## WORK TO BE COMPLETED
Write out the data again in full, exactly as it reads.

═══ DATASET RECORDS ═══

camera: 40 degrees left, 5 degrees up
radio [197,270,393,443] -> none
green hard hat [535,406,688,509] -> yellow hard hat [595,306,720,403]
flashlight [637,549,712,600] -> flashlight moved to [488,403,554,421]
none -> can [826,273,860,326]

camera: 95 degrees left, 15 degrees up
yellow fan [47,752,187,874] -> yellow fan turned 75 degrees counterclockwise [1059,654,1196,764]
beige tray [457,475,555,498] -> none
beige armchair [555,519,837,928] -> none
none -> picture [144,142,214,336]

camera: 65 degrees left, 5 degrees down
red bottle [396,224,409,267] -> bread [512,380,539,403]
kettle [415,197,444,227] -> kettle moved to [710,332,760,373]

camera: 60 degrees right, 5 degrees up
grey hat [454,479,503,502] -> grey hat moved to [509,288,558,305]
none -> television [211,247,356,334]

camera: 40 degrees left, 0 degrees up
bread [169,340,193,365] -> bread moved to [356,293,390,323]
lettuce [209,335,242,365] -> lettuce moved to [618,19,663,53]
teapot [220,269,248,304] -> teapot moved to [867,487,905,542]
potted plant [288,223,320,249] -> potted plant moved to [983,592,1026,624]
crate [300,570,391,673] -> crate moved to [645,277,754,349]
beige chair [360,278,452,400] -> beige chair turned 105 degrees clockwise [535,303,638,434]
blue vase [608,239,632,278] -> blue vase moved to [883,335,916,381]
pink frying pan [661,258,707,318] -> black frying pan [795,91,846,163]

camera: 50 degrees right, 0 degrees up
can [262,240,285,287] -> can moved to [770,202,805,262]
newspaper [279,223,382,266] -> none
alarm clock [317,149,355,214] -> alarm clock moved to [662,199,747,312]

═══

## TASK RESPONSE
camera: 40 degrees left, 5 degrees up
radio [197,270,393,443] -> none
green hard hat [535,406,688,509] -> yellow hard hat [595,306,720,403]
flashlight [637,549,712,600] -> flashlight moved to [488,403,554,421]
none -> can [826,273,860,326]

camera: 95 degrees left, 15 degrees up
yellow fan [47,752,187,874] -> yellow fan turned 75 degrees counterclockwise [1059,654,1196,764]
beige tray [457,475,555,498] -> none
beige armchair [555,519,837,928] -> none
none -> picture [144,142,214,336]

camera: 65 degrees left, 5 degrees down
red bottle [396,224,409,267] -> bread [512,380,539,403]
kettle [415,197,444,227] -> kettle moved to [710,332,760,373]

camera: 60 degrees right, 5 degrees up
grey hat [454,479,503,502] -> grey hat moved to [509,288,558,305]
none -> television [211,247,356,334]

camera: 40 degrees left, 0 degrees up
bread [169,340,193,365] -> bread moved to [356,293,390,323]
lettuce [209,335,242,365] -> lettuce moved to [618,19,663,53]
teapot [220,269,248,304] -> teapot moved to [867,487,905,542]
potted plant [288,223,320,249] -> potted plant moved to [983,592,1026,624]
crate [300,570,391,673] -> crate moved to [645,277,754,349]
beige chair [360,278,452,400] -> beige chair turned 105 degrees clockwise [535,303,638,434]
blue vase [608,239,632,278] -> blue vase moved to [883,335,916,381]
pink frying pan [661,258,707,318] -> black frying pan [795,91,846,163]

camera: 50 degrees right, 0 degrees up
can [262,240,285,287] -> can moved to [770,202,805,262]
newspaper [279,223,382,266] -> none
alarm clock [317,149,355,214] -> alarm clock moved to [662,199,747,312]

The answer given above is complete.